Hello again (warning, this post is long!),
I have been wondering if the method I have been using really gives us the desired information. I think the definition of core and the generation of bursts was perhaps not the best for trying to understand the generation of similar words, so I have reconsidered certain points. Forgive the length of this post but I think it is quite interesting.
About the bursts: before this post, the burst detection followed a fairly natural idea: the burst starts with the first word and the following are considered variations of it. This is simple and works well for segmenting the text, but it has one major problem: it assumes that the first word is the origin of the others. And this does not have to be true.
If the text is generated by modifying words already written on the page, it is most likely that the most frequent words will be the ones that form the basis. Rare words could, on the other hand, be the end result of a transformation. This means that the core of a burst cannot be defined simply as the first word.
From here, the first decision I made was to separate two things that until now I had mixed up: detecting which words form the same group, and understanding how they are generated from each other.
New way to detect bursts: bursts are detected within each page, but with two restrictions:
- Only words with a minimum length of 2 in CUVA are considered, to avoid noise (note that a minimum length of 2 in CUVA can perfectly be a length of 3, 4 or 5 in EVA).
- And, above all, bursts are not defined with a fixed window, but grow as long as there is continuity, and close when the page ends.

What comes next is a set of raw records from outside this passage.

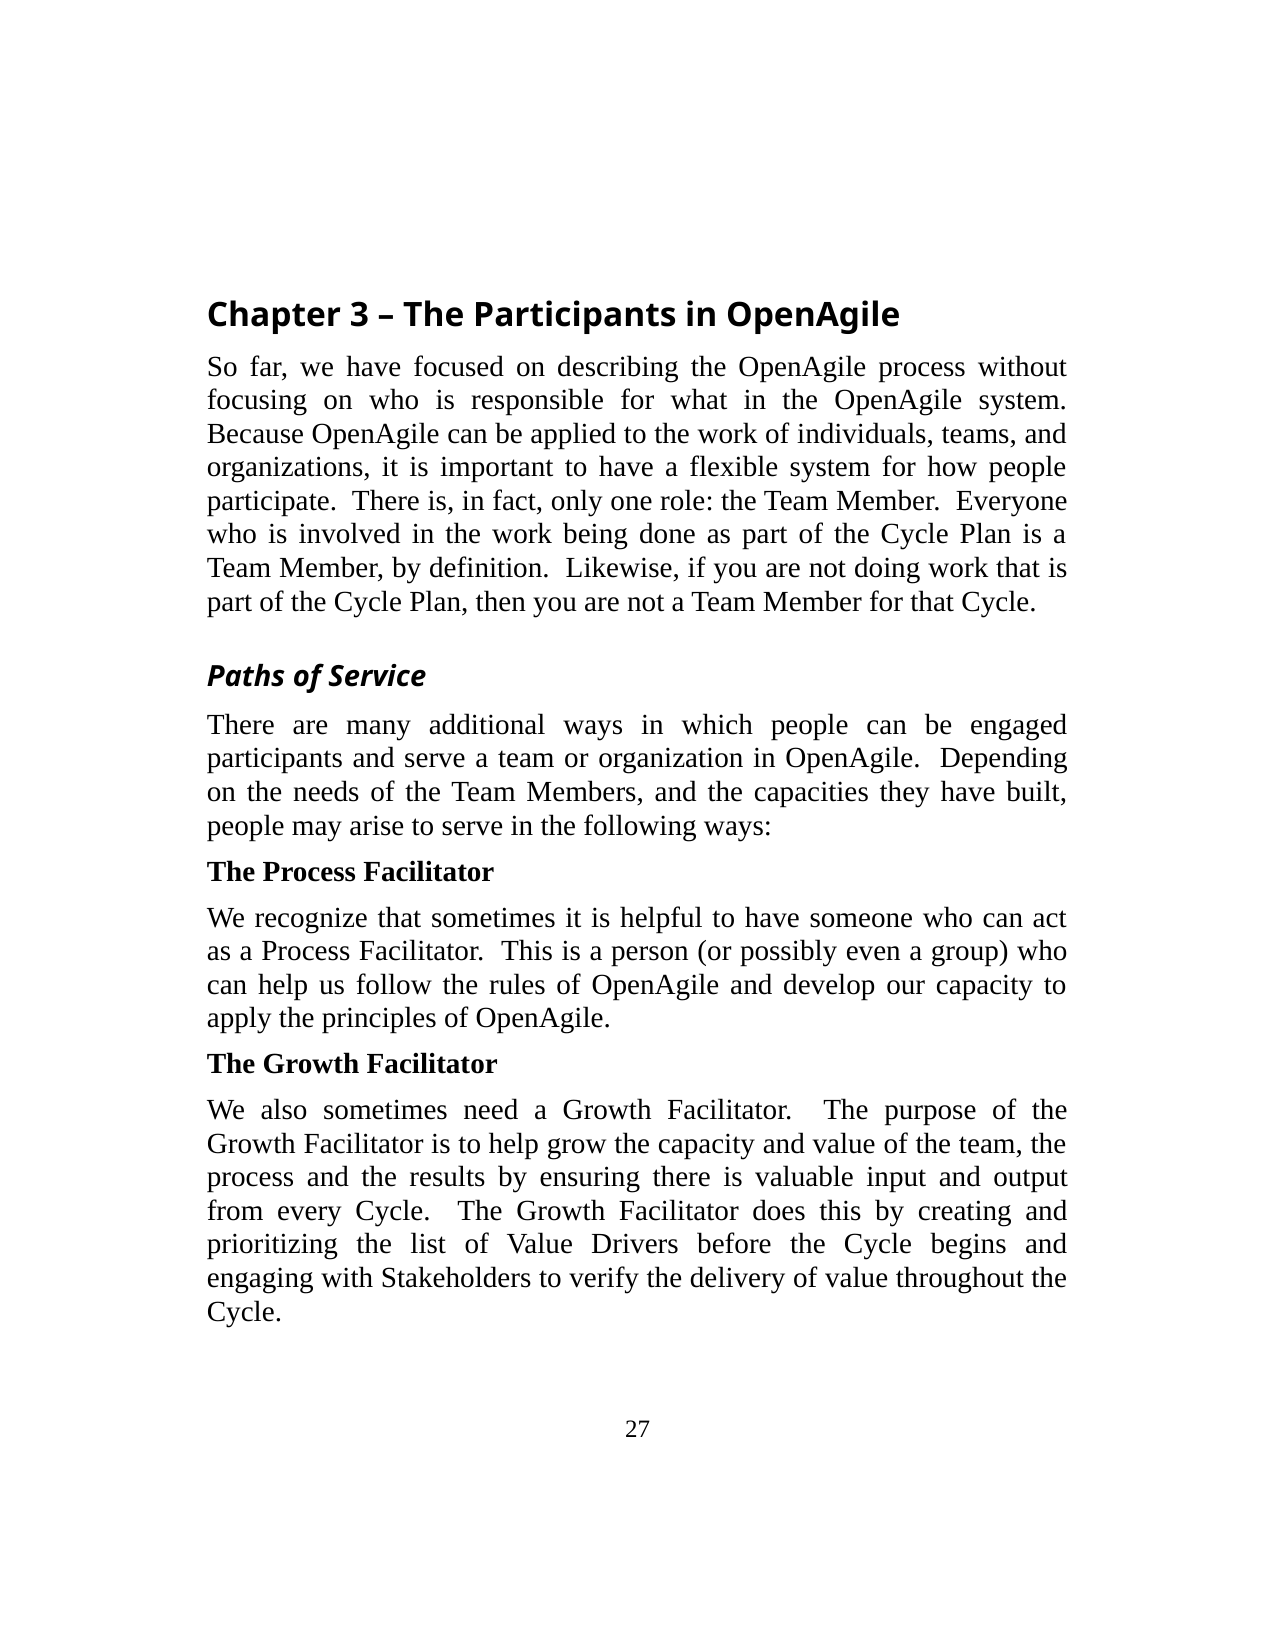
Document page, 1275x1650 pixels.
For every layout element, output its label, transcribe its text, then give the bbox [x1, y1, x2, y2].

text There are many additional ways in which people can be engaged participants and serve a team or organization in OpenAgile. Depending on the needs of the Team Members, and the capacities they have built, people may arise to serve in the following ways: [207, 707, 1068, 841]
text We also sometimes need a Growth Facilitator. The purpose of the Growth Facilitator is to help grow the capacity and value of the team, the process and the results by ensuring there is valuable input and output from every Cycle. The Growth Facilitator does this by creating and prioritizing the list of Value Drivers before the Cycle begins and engaging with Stakeholders to verify the delivery of value throughout the Cycle. [207, 1092, 1068, 1327]
text The Process Facilitator [207, 854, 1068, 887]
subtitle Paths of Service [207, 655, 1068, 694]
text We recognize that sometimes it is helpful to have someone who can act as a Process Facilitator. This is a person (or possibly even a group) who can help us follow the rules of OpenAgile and develop our capacity to apply the principles of OpenAgile. [207, 900, 1068, 1034]
text The Growth Facilitator [207, 1046, 1068, 1080]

This ensures two important things: there are no overlaps, and all tokens within a burst are in the same real visual context. In addition, each word is stored with its exact position, line and position within the line. This allows the phenomenon to be analyzed in two dimensions, not just as a linear sequence.
Redefinition and detection of the "core" of the burst: Instead of defining a single core, four different types have been defined, each with a different meaning.
- The first is the "
anchor core" which is simply the first word of the burst. It serves to order and reference, but does not imply causality.
- The second is the "
central core", which is the most formally representative word, the one that most resembles the rest.
- The third is the "
frequent core", which is the most repeated form within the burst. This is interesting because it could represent the “base vocabulary” that the copyist reuses.

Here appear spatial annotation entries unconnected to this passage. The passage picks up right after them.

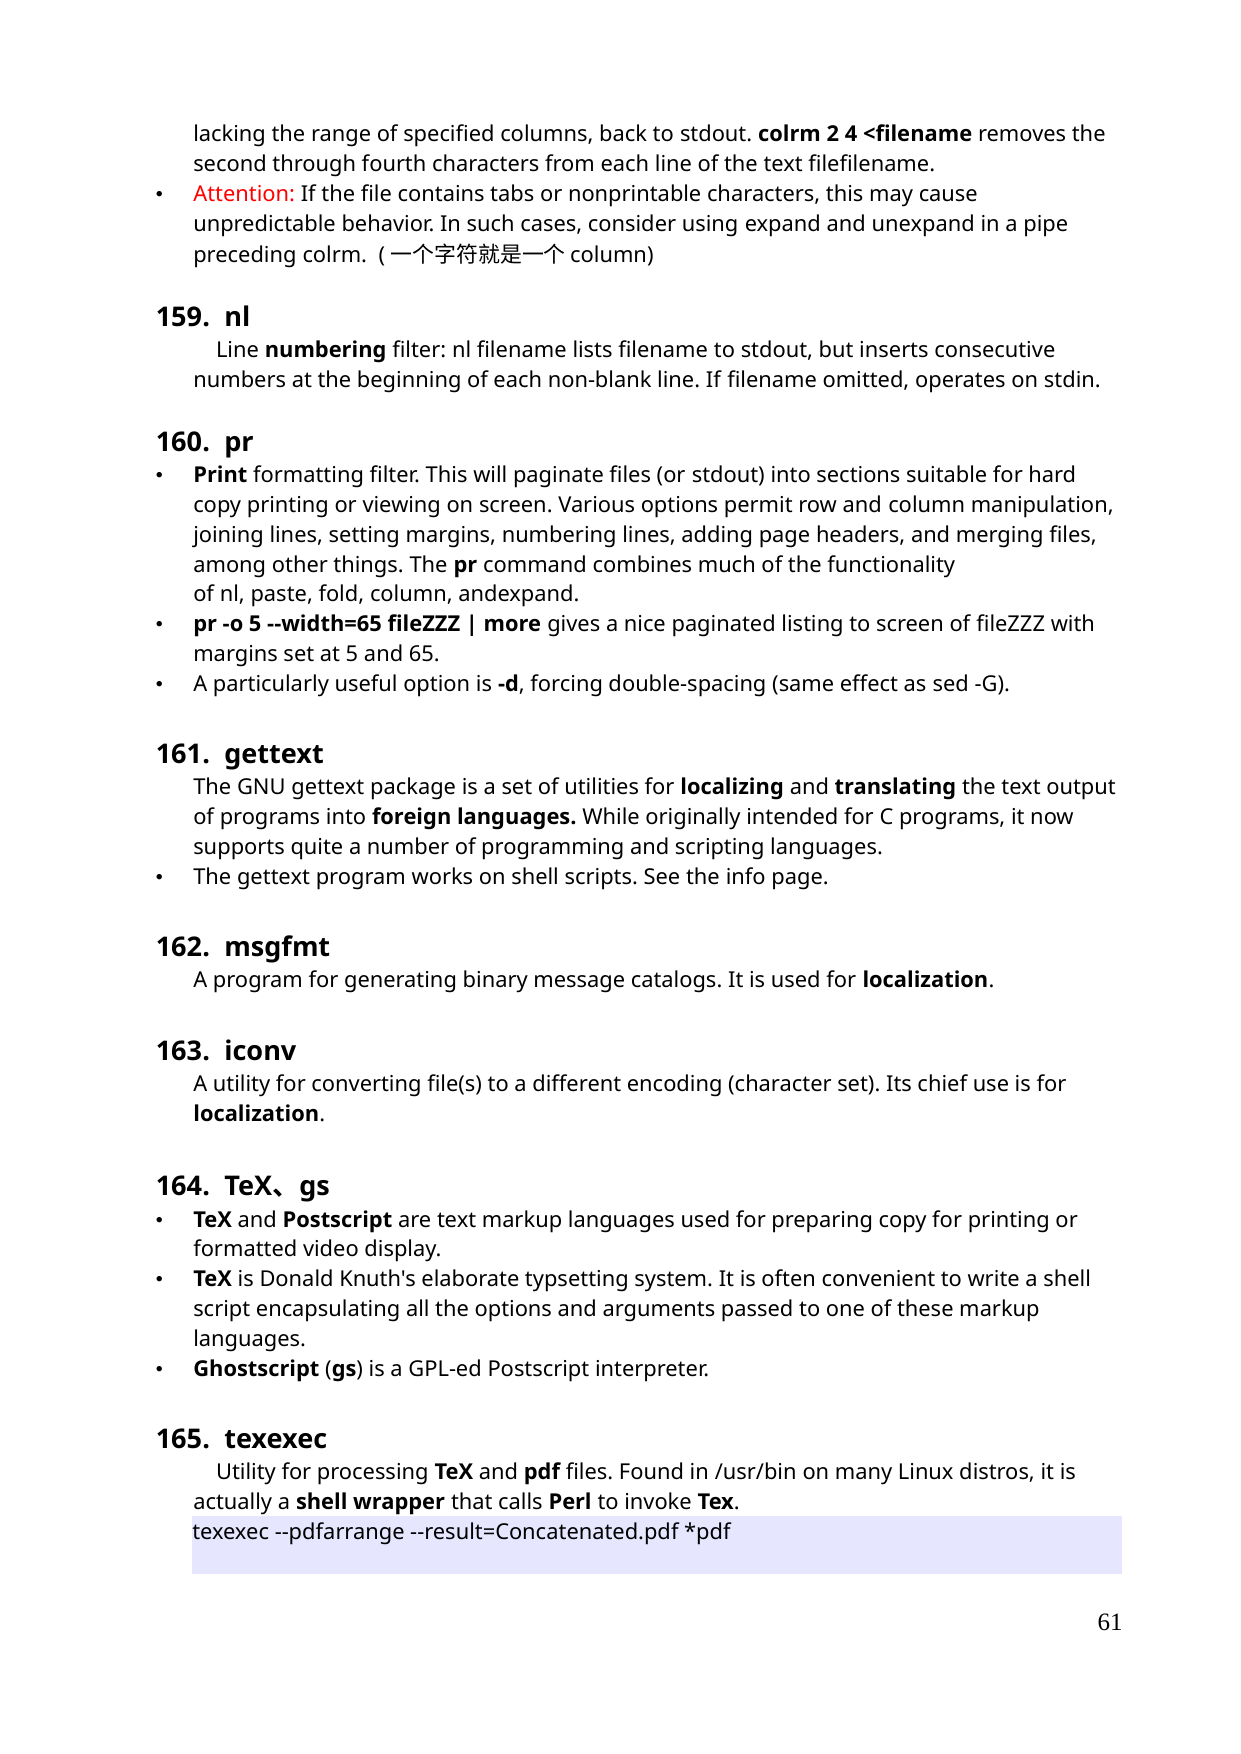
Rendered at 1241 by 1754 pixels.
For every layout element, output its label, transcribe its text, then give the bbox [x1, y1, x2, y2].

list iconv [156, 1031, 1122, 1068]
list A program for generating binary message catalogs. It is used for localization. [156, 964, 1122, 994]
list pr [156, 422, 1122, 459]
list Ghostscript (gs) is a GPL-ed Postscript interpreter. [156, 1353, 1122, 1382]
list pr -o 5 --width=65 fileZZZ | more gives a nice paginated listing to screen of fileZZZ with margins set at 5 and 65. [156, 608, 1122, 668]
list nl [156, 297, 1122, 334]
list Line numbering filter: nl filename lists filename to stdout, but inserts consecutive numbers at the beginning of each non-blank line. If filename omitted, operates on stdin. [156, 334, 1122, 394]
list TeX is Donald Knuth's elaborate typsetting system. It is often convenient to write a shell script encapsulating all the options and arguments passed to one of these markup languages. [156, 1263, 1122, 1353]
list Print formatting filter. This will paginate files (or stdout) into sections suitable for hard copy printing or viewing on screen. Various options permit row and column manipulation, joining lines, setting margins, numbering lines, adding page headers, and merging files, among other things. The pr command combines much of the functionality of nl, paste, fold, column, andexpand. [156, 459, 1122, 608]
list lacking the range of specified columns, back to stdout. colrm 2 4 <filename removes the second through fourth characters from each line of the text filefilename. [156, 118, 1122, 178]
list TeX、gs [156, 1164, 1122, 1204]
list texexec [156, 1419, 1122, 1456]
list The gettext program works on shell scripts. See the info page. [156, 861, 1122, 891]
list texexec --pdfarrange --result=Concatenated.pdf *pdf [192, 1516, 1122, 1546]
list Utility for processing TeX and pdf files. Found in /usr/bin on many Linux distros, it is actually a shell wrapper that calls Perl to invoke Tex. [156, 1456, 1122, 1516]
list gettext [156, 734, 1122, 771]
list A particularly useful option is -d, forcing double-spacing (same effect as sed -G). [156, 668, 1122, 698]
list TeX and Postscript are text markup languages used for preparing copy for printing or formatted video display. [156, 1204, 1122, 1263]
list Attention: If the file contains tabs or nonprintable characters, this may cause unpredictable behavior. In such cases, consider using expand and unexpand in a pipe preceding colrm. ( 一个字符就是一个column) [156, 178, 1122, 269]
list msgfmt [156, 927, 1122, 964]
list A utility for converting file(s) to a different encoding (character set). Its chief use is for localization. [156, 1068, 1122, 1127]
list The GNU gettext package is a set of utilities for localizing and translating the text output of programs into foreign languages. While originally intended for C programs, it now supports quite a number of programming and scripting languages. [156, 771, 1122, 861]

- The fourth is the most important: the "generative core". This is not defined by position or frequency, but by seeing which word best explains the rest if we assume that words are generated by small modifications.
The most important change I've made is not just redefining the core, but completely changing the model. Instead of saying "all words come from the core," what I do is, for each word, look for which other previous word is the best candidate to be its origin.
This creates a network of parent-child relationships within the burst.
Each relationship is calculated by combining three factors: formal similarity between words, spatial proximity within the page, and a slight preference for more frequent forms.
This model is much more realistic, because it allows generation to be progressive and local, not radial.
The results are quite clear.
[
attachment=14700][
attachment=14699]
The vast majority of parent-child relationships have a very low distance. In many cases they are exact copies or with a single modification. This indicates that the system does not generate words arbitrarily, but rather by small variations on existing forms.
When looking at the type of modification, the dominant pattern is very clear. Almost 40% are exact copies, and 30% are single-character substitutions. Insertions and deletions are much less frequent.
This suggests a very simple rule: first it is copied, and then, sometimes, it is modified.
Thanks to having the position of each word, the direction of generation can be studied.
[
attachment=14698]
A significant portion of the relationships occur within the same line or very close together, often to the right. This fits with sequential writing.
But there are also many relationships between separate lines. This indicates that the system does not depend only on the immediately preceding word (within the burst, of course), but on a wider set of visible shapes on the page.
Furthermore, when the distance is greater, the probability of modification increases and the exact copy decreases. In other words, the further away the source is, the more it is transformed (although the values are light).
[
attachment=14696]
When comparing which type of core actually acts as the origin of words, the result is consistent. The first token of the burst is not the best candidate. In contrast, core and generative words more often match the real parents. The frequent core also fits well, especially from a formal point of view.
[
attachment=14697]
This reinforces the idea that the system is based on already established and reused forms, not on an expansion from a single starting point.
Provisional conclusion as of today: the change in model has been to move from a simple view, where a burst is an expansion around an initial word, to a dynamic view, where words are generated from other visible words through small modifications.
The results indicate a strongly structured system, based on copying, minimal variation and local reuse. It does not appear to be a random or purely linear process.
This opens the door to going one step further: identifying the specific rules of transformation and seeing if they can be formalized as a kind of productive grammar of the text.
I've started to address this issue and I'll give you a glimpse: when you look at the specific modifications, very consistent patterns emerge. There are substitutions that are repeated many times, often in specific positions within the word. It doesn't seem like a random process.
Even more interesting is the case of insertions and deletions. Most of them are concentrated at the beginning of the word. This suggests that a significant part of the variation occurs by adding or removing elements at the beginning.
Overall, this points to a reduced set of recurrent operations, not to free combinations.